What Commodities Are Telling Us about Bonds

Global interest rates are plunging as investors brace for a worldwide slowdown. Over the past month, the yield on the benchmark 10-year Treasury note slid 0.6 per cent to 1.46 per cent, with most of the drop occurring over the last three weeks. This morning, the US 30-year Treasury bond yield dipped below 2 per cent for the first time ever. As we have pointed out in the past, more than $14 trillion of bonds worldwide carry negative yields: the French, German and Japanese 10-year notes all offer negative yields, while the Swiss 10-year note currently trades at negative 1.1 per cent.

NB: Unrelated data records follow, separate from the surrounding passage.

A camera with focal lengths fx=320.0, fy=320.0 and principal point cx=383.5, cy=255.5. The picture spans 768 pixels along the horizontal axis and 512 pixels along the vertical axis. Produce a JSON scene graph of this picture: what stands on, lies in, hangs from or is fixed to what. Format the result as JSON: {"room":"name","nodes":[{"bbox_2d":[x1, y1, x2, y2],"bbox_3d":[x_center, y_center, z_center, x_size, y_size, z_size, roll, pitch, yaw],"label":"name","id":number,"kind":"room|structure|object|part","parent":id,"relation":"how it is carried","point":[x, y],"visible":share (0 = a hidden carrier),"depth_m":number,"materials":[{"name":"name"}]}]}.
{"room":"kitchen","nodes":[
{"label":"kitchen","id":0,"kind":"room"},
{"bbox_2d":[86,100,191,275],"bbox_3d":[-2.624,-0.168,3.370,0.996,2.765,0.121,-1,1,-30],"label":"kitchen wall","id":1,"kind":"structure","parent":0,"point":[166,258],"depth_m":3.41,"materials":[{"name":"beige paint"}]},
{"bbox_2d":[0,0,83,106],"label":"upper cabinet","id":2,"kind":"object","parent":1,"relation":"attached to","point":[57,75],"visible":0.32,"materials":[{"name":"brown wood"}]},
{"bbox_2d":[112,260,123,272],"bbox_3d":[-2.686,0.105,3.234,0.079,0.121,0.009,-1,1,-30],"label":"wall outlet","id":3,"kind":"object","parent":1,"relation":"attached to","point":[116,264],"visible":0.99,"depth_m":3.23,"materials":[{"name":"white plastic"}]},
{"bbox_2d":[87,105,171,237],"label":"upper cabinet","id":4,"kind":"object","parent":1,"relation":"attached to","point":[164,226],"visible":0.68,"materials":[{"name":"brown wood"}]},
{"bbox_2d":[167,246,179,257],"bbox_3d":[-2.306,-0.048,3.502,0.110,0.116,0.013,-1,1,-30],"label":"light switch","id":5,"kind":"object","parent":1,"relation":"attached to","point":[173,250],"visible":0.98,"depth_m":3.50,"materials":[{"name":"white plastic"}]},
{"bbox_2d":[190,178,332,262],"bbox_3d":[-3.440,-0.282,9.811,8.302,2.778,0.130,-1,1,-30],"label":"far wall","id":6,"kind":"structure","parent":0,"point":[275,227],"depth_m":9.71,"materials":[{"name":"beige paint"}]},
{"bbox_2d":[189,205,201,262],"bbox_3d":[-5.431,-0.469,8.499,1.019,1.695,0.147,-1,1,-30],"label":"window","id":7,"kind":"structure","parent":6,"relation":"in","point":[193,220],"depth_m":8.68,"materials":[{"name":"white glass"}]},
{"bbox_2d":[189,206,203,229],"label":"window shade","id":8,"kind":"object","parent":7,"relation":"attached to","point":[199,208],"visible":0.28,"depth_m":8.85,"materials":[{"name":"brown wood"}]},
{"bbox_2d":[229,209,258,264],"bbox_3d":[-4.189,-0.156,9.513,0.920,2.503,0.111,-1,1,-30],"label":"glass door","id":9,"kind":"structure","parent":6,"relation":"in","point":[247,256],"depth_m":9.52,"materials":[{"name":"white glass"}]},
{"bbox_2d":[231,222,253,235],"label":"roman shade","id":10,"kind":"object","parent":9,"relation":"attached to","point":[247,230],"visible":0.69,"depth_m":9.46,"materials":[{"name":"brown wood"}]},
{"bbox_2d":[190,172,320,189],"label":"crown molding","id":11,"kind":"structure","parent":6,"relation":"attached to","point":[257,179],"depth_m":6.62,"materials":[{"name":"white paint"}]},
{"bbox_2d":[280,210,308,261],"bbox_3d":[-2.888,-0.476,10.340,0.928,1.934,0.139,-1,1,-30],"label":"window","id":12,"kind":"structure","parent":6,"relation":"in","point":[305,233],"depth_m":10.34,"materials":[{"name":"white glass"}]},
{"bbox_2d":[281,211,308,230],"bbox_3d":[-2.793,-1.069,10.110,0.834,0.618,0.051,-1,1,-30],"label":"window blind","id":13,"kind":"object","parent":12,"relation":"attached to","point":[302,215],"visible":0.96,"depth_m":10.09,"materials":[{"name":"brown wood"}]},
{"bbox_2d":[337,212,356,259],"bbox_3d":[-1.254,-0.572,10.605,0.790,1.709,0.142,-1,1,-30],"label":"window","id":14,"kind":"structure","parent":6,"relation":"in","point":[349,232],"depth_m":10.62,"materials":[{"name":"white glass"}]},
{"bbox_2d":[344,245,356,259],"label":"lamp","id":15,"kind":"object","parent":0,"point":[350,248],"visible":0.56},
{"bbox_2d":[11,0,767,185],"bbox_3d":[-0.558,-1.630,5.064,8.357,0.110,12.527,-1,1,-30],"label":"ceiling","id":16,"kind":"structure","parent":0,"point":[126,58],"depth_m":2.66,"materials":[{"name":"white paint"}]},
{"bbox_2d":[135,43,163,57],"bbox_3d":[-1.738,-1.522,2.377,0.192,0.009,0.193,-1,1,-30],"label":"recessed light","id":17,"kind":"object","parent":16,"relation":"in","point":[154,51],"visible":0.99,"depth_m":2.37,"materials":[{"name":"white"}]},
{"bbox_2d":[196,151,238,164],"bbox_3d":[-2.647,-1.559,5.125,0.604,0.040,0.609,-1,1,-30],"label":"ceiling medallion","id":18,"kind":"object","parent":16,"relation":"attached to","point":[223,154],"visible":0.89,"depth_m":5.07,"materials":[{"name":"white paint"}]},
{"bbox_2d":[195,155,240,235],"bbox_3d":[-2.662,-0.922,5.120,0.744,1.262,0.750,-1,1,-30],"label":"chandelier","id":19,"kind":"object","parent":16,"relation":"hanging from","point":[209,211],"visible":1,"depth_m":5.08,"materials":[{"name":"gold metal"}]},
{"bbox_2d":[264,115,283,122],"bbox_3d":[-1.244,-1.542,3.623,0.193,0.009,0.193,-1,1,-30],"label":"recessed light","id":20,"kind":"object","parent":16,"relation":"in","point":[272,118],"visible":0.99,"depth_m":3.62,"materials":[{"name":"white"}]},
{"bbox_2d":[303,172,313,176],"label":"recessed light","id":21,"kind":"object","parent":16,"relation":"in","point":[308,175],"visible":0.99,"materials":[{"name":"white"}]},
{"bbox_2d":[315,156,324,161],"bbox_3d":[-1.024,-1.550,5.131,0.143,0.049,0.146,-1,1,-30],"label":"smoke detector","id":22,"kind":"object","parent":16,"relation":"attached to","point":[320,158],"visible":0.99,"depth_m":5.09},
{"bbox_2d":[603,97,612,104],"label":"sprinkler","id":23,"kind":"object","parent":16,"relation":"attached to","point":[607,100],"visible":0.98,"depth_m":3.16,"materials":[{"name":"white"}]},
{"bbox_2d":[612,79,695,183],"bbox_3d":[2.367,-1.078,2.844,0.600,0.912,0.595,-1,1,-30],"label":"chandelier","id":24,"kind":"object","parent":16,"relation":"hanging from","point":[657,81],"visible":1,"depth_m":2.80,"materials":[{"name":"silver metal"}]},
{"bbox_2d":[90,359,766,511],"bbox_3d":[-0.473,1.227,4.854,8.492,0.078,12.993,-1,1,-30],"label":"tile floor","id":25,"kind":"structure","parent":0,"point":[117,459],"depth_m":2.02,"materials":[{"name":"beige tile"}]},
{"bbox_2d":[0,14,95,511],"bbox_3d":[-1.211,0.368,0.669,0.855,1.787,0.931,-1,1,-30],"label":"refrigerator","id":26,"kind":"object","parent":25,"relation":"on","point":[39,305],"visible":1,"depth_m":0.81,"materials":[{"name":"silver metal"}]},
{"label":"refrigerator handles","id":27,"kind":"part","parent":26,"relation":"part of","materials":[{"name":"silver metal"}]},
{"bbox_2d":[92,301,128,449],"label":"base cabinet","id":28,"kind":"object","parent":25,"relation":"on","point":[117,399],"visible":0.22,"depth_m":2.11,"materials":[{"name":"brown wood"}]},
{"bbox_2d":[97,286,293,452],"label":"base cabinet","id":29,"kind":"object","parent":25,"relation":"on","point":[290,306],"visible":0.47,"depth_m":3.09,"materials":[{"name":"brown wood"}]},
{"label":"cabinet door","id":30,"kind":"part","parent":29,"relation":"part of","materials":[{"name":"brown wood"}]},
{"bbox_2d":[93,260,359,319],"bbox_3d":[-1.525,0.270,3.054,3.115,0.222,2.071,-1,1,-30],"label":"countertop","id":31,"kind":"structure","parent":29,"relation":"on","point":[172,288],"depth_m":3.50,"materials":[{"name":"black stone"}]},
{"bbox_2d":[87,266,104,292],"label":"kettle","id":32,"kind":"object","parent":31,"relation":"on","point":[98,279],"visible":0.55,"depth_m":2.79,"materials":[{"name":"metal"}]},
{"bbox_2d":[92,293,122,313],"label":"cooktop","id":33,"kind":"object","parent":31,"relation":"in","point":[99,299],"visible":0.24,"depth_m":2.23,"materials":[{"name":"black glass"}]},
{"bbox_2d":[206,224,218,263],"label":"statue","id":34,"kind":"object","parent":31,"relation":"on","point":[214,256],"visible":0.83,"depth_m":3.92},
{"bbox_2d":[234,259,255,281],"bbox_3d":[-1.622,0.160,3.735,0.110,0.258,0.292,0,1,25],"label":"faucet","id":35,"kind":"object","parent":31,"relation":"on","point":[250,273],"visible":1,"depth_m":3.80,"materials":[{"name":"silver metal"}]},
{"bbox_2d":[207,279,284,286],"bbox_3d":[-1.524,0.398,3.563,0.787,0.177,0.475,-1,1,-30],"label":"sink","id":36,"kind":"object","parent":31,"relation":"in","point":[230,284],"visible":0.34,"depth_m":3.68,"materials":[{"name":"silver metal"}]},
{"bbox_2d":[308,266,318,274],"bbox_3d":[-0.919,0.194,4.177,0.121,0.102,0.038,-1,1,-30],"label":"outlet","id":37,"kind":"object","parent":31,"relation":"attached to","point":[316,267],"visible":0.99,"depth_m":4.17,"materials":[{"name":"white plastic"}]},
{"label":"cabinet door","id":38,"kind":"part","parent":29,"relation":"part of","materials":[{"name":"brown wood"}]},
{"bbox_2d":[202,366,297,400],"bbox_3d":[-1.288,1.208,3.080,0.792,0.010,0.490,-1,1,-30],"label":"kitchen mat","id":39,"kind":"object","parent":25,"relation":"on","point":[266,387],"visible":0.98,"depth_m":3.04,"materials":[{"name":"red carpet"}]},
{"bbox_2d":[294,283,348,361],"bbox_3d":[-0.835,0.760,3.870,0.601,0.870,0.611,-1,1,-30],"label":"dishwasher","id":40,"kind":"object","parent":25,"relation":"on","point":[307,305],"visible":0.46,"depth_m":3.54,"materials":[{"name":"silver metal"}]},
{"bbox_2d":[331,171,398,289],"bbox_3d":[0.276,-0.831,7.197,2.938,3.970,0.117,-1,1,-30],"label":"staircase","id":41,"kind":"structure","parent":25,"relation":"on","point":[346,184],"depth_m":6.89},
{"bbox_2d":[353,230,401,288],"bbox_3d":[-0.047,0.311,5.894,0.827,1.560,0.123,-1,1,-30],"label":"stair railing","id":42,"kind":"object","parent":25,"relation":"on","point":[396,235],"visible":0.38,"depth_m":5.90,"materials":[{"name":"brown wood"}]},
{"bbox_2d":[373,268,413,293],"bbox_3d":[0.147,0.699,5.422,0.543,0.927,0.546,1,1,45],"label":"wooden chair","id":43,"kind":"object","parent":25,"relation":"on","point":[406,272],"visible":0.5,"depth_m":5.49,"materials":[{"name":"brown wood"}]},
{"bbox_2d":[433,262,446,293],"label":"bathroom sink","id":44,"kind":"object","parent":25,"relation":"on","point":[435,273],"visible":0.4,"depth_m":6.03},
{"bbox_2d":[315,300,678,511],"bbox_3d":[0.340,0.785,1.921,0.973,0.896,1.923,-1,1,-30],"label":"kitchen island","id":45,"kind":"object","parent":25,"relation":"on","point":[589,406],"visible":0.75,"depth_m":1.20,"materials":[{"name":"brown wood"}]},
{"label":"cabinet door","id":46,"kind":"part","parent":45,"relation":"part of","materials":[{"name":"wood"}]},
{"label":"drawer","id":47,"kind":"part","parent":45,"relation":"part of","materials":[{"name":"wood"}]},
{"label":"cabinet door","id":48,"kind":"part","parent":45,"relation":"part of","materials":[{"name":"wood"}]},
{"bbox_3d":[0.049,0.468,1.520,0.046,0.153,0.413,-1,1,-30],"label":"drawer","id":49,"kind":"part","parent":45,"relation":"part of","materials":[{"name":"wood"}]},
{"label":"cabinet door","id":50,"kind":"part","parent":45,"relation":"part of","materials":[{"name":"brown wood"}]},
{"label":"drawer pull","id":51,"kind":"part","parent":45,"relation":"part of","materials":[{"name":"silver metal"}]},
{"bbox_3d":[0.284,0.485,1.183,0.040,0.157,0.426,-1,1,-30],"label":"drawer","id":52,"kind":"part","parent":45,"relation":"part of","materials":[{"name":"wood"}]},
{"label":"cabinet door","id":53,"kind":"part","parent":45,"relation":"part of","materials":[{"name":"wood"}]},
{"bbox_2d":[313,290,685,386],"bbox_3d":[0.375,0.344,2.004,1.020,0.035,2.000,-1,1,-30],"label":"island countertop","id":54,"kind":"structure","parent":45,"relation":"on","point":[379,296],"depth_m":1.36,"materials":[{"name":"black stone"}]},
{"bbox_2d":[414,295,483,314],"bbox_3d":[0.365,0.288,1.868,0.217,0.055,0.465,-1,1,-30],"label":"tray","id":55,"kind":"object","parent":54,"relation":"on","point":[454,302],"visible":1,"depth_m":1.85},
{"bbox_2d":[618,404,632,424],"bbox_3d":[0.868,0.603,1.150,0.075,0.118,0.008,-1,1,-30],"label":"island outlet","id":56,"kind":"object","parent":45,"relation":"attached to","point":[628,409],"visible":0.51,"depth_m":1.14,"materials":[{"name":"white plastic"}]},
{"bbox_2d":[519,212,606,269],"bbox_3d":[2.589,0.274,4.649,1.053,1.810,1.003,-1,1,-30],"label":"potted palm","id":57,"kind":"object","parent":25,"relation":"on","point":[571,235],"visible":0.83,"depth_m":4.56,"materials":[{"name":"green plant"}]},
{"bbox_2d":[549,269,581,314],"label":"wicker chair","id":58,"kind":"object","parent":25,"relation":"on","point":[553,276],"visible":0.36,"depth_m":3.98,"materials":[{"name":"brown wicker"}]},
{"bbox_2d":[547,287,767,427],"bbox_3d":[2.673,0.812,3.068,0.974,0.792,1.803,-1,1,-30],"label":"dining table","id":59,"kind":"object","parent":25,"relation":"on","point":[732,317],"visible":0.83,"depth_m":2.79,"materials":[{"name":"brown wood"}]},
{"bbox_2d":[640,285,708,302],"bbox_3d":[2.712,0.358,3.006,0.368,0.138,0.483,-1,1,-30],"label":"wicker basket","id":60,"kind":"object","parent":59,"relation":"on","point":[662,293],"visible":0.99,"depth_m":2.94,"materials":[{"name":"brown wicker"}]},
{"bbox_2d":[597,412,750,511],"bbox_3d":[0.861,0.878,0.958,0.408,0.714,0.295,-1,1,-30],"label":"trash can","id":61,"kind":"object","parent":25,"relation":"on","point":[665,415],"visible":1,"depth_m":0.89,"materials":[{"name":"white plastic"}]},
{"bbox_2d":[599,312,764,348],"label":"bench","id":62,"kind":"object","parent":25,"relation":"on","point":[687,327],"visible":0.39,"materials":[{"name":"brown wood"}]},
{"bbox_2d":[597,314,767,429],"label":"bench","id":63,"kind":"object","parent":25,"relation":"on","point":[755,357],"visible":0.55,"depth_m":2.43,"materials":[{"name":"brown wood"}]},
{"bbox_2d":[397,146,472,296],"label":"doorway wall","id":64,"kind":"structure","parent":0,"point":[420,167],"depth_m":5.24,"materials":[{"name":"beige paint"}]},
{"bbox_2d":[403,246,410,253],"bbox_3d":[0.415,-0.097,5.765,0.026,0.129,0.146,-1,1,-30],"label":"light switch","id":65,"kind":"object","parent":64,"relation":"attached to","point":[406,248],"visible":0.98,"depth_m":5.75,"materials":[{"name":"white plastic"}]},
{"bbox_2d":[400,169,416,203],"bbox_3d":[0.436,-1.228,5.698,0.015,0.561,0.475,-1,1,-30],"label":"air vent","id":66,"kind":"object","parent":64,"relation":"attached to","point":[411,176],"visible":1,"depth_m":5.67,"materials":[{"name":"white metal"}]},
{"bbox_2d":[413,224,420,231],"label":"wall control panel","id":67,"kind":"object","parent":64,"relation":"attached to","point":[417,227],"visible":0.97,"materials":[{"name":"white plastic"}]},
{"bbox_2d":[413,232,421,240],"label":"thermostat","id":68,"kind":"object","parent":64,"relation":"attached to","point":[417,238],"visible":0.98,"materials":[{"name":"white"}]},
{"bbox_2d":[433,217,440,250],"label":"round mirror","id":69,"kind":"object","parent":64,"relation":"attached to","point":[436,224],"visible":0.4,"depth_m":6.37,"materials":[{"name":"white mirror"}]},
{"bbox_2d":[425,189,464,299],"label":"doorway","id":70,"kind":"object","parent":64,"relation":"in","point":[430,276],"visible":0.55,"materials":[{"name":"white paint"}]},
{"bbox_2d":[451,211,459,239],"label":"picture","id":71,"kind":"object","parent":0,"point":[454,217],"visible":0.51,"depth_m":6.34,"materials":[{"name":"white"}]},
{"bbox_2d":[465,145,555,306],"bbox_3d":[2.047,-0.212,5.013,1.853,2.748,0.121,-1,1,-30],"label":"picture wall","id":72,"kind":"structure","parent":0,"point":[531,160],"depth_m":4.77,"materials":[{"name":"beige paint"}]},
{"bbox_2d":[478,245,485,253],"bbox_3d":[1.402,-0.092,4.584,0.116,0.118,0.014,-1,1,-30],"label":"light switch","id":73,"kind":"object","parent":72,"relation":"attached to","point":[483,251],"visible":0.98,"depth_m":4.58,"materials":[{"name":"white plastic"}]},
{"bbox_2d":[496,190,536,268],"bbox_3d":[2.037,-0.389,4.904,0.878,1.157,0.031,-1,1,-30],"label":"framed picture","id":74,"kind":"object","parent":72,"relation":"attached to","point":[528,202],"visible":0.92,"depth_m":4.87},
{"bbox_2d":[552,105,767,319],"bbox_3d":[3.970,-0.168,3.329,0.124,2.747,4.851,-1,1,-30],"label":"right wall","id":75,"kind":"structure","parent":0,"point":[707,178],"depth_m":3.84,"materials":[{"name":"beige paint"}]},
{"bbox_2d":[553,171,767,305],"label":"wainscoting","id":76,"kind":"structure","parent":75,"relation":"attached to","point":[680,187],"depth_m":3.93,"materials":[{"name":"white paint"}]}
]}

We believe US interest rates have fallen too far, too fast relative to actual economic conditions. One of the most reliable indicators of global growth comes not from the bond market, but from the commodity pits: the relationship between the prices of copper and gold. Copper is a real-time barometer of economic activity because it is an industrial commodity used in construction (43 per cent of total use), electrical and electronics products (19 per cent), transportation equipment (19 per cent), consumer products (12 per cent), and machinery (7 per cent). Gold, by contrast, has limited industrial uses and is instead simply a safe-haven store of value.

Cresset addressed this theme in our June 19, 2019 note “Interest Rates Taking Directional Cues from Commodities”, and it bears revisiting. Statistically speaking, the variation in the gold/copper relationship since the end of Q1/19 explains nearly 97 per cent of the variation in the benchmark Treasury yield.  That regression implies the 10-year Treasury yield should be 1.6 per cent, not the current 1.46 per cent.  While 0.14 per cent doesn’t sound significant, it in fact represents a 1.2 per cent price decline in the underlying note.

We maintain our view that the US is not on the brink of recession. We will continue to monitor the copper/gold pair for clues to relative interest rates and health of the economy.